MYH9, encoding the heavy chain of non-muscle myosin IIA, is a crucial gene. Non-muscle myosin IIA is involved in processes requiring intracellular chemomechanical force generation and actin cytoskeleton translocation. Its functions are regulated by phosphorylation of light and heavy chains and interactions with other proteins. It plays a role in embryonic development and is associated with multiple biological processes [1].

MYH9-related diseases are caused by its mutations, following an autosomal-dominant pattern. These diseases include macrothrombocytopenia, leukocyte inclusions, and risks of renal failure, hearing loss, and cataracts [2]. In tumors, MYH9 has dual functions. In hepatocellular carcinoma, it promotes tumor stemness by interacting with GSK3β and reducing its protein expression, and HBX can induce MYH9 expression [3]. In gastric cancer, nuclear MYH9 promotes metastasis by inducing CTNNB1 transcription [4]. In rheumatoid arthritis, MYH9 promotes synoviocyte migration and invasion [5].

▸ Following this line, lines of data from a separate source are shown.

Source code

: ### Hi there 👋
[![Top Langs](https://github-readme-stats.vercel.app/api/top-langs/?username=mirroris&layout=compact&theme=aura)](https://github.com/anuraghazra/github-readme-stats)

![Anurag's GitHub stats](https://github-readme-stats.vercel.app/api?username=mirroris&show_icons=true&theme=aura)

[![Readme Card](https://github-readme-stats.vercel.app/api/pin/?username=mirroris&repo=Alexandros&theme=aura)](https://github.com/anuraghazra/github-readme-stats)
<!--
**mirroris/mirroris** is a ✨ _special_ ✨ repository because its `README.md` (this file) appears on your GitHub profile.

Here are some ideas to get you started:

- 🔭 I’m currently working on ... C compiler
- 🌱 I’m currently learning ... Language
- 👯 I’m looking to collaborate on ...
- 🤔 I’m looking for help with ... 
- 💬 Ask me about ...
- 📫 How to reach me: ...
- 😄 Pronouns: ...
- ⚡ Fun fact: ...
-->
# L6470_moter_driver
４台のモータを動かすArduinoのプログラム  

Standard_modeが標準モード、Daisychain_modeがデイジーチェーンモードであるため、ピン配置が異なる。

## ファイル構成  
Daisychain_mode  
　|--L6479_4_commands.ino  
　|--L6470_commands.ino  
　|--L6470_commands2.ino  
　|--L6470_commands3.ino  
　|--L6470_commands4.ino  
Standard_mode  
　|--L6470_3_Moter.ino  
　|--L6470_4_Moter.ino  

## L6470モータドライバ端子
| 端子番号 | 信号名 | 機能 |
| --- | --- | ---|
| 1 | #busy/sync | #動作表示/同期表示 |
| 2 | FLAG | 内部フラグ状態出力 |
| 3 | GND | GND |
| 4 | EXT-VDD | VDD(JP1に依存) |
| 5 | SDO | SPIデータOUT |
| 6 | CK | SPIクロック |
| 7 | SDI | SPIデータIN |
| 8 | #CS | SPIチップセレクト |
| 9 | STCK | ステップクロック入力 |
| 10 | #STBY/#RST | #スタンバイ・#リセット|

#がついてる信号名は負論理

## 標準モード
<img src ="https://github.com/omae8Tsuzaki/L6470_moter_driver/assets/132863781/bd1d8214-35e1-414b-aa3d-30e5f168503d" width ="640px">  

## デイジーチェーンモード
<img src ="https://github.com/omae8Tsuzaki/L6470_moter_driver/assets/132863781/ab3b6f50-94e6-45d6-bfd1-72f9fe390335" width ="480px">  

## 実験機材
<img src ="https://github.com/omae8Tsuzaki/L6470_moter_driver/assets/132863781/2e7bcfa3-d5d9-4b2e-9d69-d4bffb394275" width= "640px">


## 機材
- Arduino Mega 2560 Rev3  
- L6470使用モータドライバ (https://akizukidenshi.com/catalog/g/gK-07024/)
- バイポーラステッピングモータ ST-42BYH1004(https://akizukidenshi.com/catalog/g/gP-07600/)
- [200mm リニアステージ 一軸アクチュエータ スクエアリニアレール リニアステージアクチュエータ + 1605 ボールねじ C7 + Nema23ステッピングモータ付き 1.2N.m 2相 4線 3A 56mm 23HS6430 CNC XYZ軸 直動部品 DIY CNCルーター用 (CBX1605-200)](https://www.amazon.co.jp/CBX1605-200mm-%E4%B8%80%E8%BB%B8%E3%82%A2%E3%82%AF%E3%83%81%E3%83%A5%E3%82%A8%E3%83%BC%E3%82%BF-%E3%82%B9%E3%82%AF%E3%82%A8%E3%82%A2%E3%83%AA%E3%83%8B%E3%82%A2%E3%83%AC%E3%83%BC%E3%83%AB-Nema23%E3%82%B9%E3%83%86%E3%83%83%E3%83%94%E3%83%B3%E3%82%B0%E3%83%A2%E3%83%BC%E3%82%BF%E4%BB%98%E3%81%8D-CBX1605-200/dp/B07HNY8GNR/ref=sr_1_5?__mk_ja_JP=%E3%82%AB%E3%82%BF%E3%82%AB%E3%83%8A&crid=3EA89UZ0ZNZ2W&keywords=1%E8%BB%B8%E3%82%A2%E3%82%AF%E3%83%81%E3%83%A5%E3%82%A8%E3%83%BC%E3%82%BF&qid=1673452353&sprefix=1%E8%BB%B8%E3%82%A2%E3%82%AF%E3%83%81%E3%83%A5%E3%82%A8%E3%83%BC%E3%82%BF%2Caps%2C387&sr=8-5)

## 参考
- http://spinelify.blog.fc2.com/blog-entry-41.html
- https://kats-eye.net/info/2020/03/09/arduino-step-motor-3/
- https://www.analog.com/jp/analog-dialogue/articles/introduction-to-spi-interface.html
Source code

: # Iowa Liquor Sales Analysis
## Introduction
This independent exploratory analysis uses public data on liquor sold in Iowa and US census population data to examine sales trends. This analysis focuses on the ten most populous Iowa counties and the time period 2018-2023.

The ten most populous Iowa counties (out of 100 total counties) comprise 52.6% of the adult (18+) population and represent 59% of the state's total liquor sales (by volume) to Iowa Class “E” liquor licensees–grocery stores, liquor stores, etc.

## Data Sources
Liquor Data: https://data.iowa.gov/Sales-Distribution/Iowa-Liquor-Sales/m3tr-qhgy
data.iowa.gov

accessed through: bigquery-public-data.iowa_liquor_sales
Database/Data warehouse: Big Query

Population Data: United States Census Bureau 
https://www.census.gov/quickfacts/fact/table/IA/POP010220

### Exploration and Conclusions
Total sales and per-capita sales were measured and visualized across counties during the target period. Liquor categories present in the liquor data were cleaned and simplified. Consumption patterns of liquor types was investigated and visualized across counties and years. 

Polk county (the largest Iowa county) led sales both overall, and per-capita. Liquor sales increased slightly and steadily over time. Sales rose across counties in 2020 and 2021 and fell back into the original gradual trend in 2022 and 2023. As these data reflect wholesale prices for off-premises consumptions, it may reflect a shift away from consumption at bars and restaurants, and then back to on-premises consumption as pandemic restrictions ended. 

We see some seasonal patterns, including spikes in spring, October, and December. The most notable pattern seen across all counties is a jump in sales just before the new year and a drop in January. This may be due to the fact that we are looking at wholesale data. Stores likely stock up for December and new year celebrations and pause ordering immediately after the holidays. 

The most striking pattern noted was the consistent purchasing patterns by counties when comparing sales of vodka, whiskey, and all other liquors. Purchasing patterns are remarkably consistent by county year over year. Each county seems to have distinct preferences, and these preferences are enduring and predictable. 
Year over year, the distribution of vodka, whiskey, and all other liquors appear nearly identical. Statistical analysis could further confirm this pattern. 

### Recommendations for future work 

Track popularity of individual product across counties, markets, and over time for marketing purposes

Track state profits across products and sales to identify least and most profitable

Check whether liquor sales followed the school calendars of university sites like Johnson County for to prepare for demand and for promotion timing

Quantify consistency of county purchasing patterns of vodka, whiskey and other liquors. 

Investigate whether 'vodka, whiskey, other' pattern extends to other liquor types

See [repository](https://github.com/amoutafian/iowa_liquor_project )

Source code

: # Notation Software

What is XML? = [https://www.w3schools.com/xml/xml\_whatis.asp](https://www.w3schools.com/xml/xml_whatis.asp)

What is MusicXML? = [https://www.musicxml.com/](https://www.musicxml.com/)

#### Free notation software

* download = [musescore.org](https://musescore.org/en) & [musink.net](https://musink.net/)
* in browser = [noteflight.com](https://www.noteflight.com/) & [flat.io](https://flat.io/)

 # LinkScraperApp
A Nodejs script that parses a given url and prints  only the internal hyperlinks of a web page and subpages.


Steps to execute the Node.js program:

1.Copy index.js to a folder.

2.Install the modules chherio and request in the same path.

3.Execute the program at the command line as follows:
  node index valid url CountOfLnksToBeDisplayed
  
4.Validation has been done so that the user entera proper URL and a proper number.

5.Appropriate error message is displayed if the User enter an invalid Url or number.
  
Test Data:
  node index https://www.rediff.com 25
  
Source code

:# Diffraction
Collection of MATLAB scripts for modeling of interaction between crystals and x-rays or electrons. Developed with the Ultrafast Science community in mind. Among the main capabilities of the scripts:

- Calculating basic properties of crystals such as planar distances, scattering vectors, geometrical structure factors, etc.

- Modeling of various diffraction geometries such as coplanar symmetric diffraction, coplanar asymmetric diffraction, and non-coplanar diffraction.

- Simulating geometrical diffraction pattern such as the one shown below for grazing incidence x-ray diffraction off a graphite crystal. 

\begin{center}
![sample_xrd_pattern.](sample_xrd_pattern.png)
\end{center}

In conclusion, MYH9 is essential for generating intracellular force and actin-related processes. Its mutations lead to MYH9-related diseases. In addition, MYH9 is closely associated with tumor progression and some autoimmune diseases. Studies on MYH9-related KO or CKO mouse models (not specifically mentioned in provided references but valuable in general gene-function studies) could further clarify its role in these disease conditions, providing potential therapeutic targets for relevant diseases.